Il riscatto ha molto a che fare col merito: nessuno più sembra saper dire «adesso gliela faccio vedere io», nessuno sembra più interessato alla cosa. Abbiamo medicalizzato a tal punto il quotidiano che pensiamo che il disturbo d’ansia possa essere risolto dai presidi. La verità è che da quando abbiamo trasferito l’intero vocabolario medico, il DSM e i Freud che ci possiamo permettere nella vita di tutti i giorni, abbiamo reso accettabile farci le autodiagnosi, parlare di ansia, depressione, patologie varie senza nessuna cognizione di causa inventandoci l’attivismo.
Vi do una notizia: togliere i voti non fa sparire l’ansia. L’ansia è funzionale alla sopravvivenza, pensare di eliminarla forse si qualifica pure come tentata strage.
La terza cosa che mi viene in mente: quanto è diventato facile finire in cronaca? Ogni santo giorno che stiamo su questa terra a leggere i pezzi gratuiti dei quotidiani c’è un insegnante che non dà i compiti, ma invita gli studenti ad andare nella natura ad abbracciare gli alberi, un preside che si dà fuoco per le carriere alias, una mamma che urla che i compiti sono una violenza, un abuso, un reato.
Non avendo uno star system, lo star system è stato rimpiazzato dai nostri eroi quotidiani con il loro quarto d’ora di celebrità.
La quarta cosa che ho pensato è questa: ho detto a mio figlio di anni sei e mezzo che c’era una scuola che non dava i voti. Mi ha risposto: «Meno male, così non succede niente». Quindi ho pensato – oltre a: genio, maestro, luminare, insegnami la vita, Nobel – che questa cosa non riguarda la scuola, riguarda la casa.
Prendi un brutto voto e ti viene da piangere e l’ansia e la depressione perché lo devi dire a mamma e papà, e sai che potrebbe finire male, non troppo male, ma male.
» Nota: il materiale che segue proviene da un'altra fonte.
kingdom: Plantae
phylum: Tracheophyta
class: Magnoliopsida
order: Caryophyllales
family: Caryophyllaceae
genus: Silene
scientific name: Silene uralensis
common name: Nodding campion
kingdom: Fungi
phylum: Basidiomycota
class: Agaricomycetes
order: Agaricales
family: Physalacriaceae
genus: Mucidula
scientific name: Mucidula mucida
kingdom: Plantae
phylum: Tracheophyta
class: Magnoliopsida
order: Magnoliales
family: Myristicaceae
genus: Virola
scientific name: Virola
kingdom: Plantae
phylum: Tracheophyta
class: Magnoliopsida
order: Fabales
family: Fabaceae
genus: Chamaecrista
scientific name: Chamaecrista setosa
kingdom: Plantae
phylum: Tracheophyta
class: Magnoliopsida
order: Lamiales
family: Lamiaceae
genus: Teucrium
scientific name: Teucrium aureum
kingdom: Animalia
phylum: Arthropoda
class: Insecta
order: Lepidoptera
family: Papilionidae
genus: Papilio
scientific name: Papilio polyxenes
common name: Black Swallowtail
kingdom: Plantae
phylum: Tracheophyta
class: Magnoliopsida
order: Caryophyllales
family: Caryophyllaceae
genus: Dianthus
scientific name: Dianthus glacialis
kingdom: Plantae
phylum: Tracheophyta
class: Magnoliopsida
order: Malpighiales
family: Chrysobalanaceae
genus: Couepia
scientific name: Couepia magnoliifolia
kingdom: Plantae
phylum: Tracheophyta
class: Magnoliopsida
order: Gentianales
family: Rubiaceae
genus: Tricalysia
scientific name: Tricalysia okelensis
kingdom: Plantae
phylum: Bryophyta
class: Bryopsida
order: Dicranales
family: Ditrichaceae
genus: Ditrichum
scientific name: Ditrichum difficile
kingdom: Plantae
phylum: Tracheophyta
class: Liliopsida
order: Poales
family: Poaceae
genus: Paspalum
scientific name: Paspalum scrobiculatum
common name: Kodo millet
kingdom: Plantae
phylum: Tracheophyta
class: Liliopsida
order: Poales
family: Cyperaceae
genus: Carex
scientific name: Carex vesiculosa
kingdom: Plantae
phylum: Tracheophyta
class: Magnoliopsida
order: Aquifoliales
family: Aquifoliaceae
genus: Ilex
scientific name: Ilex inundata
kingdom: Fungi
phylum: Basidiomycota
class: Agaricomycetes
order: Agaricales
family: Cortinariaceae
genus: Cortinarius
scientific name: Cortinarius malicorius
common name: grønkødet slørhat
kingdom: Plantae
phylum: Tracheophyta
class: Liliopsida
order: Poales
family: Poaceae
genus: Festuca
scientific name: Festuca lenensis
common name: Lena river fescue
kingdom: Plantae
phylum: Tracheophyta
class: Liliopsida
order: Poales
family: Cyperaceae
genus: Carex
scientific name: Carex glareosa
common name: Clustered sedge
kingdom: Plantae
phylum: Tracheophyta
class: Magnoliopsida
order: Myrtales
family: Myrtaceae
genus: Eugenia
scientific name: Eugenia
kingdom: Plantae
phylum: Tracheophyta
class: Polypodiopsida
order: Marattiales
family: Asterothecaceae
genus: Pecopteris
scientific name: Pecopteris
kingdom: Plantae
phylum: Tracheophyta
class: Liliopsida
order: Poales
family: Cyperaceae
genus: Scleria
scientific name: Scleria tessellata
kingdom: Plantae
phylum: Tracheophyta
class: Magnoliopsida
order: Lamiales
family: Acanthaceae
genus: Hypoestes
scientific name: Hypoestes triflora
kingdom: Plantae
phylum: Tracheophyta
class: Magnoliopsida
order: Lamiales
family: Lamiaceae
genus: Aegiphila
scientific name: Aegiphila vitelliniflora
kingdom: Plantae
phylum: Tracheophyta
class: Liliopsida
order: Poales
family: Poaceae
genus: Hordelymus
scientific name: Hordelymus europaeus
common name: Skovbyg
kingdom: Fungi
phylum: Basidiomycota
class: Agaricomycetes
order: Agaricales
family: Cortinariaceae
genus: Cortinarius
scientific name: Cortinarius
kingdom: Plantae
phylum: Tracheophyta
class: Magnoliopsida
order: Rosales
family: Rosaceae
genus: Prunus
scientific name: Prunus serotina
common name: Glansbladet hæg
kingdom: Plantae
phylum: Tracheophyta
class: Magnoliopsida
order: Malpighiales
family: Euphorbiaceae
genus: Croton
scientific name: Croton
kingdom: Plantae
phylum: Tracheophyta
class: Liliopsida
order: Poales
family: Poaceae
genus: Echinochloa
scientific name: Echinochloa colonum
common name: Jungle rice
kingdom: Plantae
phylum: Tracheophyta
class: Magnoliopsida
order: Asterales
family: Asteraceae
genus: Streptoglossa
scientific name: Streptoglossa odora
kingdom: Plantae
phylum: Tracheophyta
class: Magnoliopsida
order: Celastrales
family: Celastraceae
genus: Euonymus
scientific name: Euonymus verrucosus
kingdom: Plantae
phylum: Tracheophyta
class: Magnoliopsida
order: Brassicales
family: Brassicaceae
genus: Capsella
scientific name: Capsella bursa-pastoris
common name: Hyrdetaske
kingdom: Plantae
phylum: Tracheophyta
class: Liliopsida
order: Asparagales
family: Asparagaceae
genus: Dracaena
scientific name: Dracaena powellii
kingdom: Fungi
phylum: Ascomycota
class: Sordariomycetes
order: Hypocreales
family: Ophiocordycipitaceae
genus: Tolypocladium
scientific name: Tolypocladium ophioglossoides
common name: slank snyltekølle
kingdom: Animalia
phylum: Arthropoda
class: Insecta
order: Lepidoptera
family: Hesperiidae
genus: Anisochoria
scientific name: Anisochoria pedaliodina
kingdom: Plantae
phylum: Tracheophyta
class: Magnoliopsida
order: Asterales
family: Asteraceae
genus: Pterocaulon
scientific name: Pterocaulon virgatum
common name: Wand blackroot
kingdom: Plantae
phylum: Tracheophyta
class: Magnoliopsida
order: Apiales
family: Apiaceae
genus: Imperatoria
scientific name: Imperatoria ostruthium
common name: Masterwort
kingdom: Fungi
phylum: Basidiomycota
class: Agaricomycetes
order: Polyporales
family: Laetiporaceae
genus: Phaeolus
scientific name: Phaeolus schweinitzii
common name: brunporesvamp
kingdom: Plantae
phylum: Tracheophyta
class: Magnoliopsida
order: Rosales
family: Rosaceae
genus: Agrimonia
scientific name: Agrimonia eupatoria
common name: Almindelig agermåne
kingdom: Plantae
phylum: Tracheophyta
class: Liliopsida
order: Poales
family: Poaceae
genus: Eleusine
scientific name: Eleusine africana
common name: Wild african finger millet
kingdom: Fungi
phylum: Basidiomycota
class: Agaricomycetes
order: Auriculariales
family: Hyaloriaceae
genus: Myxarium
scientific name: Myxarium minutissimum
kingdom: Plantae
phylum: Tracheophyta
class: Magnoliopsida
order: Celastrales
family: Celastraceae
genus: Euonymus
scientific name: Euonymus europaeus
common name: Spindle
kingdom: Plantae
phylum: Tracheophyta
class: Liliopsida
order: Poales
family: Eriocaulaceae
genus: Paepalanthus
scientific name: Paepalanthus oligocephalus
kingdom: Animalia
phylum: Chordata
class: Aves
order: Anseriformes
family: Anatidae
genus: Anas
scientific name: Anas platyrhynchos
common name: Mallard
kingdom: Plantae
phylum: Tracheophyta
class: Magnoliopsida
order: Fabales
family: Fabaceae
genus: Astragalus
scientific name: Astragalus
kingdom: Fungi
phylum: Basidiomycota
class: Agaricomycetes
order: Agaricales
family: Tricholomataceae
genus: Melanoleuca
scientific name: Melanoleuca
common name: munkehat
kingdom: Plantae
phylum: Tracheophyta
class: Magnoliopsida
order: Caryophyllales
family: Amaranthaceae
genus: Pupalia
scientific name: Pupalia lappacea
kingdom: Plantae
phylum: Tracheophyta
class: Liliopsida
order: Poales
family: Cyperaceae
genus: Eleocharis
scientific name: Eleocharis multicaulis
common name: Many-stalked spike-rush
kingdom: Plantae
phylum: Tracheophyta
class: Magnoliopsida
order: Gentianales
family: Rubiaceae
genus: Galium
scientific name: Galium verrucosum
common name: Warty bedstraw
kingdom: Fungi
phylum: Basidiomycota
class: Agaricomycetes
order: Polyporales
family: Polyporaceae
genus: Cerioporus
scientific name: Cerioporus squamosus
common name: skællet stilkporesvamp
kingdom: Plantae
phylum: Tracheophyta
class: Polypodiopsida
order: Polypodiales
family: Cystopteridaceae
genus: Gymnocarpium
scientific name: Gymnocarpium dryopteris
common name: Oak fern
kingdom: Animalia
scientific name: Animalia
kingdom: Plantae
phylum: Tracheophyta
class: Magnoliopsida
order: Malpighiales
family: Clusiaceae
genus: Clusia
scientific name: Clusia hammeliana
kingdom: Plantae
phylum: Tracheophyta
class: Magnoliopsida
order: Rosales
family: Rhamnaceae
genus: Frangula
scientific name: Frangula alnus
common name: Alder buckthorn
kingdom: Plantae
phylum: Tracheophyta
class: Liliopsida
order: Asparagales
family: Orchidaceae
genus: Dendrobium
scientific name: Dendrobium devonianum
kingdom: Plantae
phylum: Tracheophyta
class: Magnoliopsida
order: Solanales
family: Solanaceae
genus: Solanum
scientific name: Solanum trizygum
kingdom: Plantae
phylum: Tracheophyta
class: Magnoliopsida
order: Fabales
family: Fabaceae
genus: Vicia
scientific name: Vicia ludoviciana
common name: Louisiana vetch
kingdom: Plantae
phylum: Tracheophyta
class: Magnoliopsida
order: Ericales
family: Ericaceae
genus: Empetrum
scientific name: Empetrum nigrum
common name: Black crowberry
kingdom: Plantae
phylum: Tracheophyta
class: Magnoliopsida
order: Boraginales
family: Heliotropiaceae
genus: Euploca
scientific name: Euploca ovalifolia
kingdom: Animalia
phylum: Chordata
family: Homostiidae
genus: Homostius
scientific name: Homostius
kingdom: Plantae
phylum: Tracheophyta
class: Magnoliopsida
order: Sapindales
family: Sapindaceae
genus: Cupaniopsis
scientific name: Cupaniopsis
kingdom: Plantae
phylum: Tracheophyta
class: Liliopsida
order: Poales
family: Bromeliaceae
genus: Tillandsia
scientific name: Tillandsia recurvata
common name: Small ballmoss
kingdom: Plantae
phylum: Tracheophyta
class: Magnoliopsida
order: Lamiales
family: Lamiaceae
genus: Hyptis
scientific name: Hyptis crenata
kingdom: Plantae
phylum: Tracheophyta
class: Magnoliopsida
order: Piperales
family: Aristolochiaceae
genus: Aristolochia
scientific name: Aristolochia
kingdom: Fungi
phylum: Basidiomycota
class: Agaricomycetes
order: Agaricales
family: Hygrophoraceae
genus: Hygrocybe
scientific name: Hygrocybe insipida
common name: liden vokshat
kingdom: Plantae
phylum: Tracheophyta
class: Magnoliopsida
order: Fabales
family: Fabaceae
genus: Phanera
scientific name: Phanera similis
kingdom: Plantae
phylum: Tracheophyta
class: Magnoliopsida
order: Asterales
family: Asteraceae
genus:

Ci siamo inventati che la scuola italiana sia competitiva, performativa, agonistica, ma forse più che la scuola lo è il nostro salotto.
È sempre stato così, è giusto che sia così, altrimenti togliamo la possibilità ai genitori di fare gli adulti; e infatti eccoci qua, in un posto dove hanno sovvertito la fisica rendendola sentimentale, dove a ogni azione corrisponde una reazione uguale, ma non contraria.
I possibili voti sulla pagella di mio figlio che frequenta la prima elementare sono: avanzato, intermedio, base, in via di acquisizione. I voti fanno riferimento alle competenze, non al bambino, e ci mancherebbe solo che qualcuno dicesse al mio bambino che è una persona «base». Forse bisognerebbe solo dire: hai preso un brutto voto, ma non sei un brutto voto a meno che tu non voglia esserlo.
La quinta cosa che ho pensato è che la fotografia di Maria Montessori a breve sostituirà quella di Sergio Mattarella. Perché il bambino è il maestro sì, però nessuno si è posto il problema se fosse buono o cattivo.